Oh, the Green Man. I get a wonderful picture in my mind of Vic as the Green Man whenever it comes up. You must have done a memorable photo. Marika’s birthday was on May 3rd. Unfortunately a good friend, a writer friend died that morning so I was a bit distracted. But I gifted two girls things Marika would have liked, and I ate sushi for lunch in one of Marika’s fave restaurants, I drank peach tea over candlelight with a poem, did all the things (almost) I said I would, and then got to spend time with my son toasting Marika and telling stories. I tend to exhaust myself trying to do as much as I can rather than quiet introspection. Probably drives people around me nuts. But I do get my fill of my daughter that way and it’s kinda like I used to go about her birthday when she was alive. Cheers, Elaine.

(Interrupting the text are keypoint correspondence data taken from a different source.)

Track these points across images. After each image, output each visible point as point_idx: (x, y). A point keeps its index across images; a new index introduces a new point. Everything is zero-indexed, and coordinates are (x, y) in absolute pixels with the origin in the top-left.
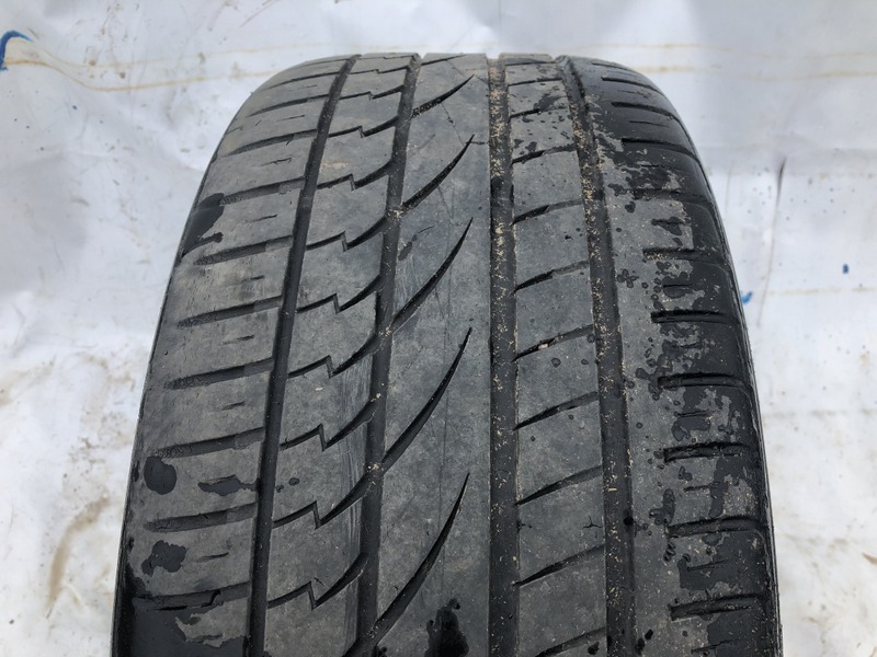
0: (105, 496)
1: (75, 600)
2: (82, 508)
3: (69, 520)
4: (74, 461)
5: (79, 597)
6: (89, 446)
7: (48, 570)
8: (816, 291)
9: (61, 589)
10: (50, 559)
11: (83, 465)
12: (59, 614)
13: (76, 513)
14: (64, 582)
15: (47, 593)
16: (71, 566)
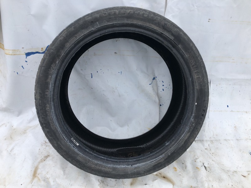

What a beautiful idea, Robin! I wouldn’t have thought to do anything like that before I read your piece. Happy Birthday, Marika!
Thank you, Lynne. Well, you have my blessing to do anything you can come up with when it comes to birthdays. We have to allow ourselves a lot of leeway when it comes to these holidays and anniversaries. Now that you’ve read my piece and hopefully been inspired – I wonder what amazing things you’ll come up with on your own.
Lovely piece, Robin. I agree with you, we do the same on Katrina’s birthday. Remembering is good. Beautiful photo of Marika, nicely rendered, and full of love.
Thank you, Sandy. I’m missing you. Cannot believe how many memorials and funerals and readings about dying I’ve attended in the last weeks. And more coming up this week. Let’s do lunch when all this settles please.
This is beautiful, Robin. Happy Marika’s birthday to you two!
Thank you so much my friend in France.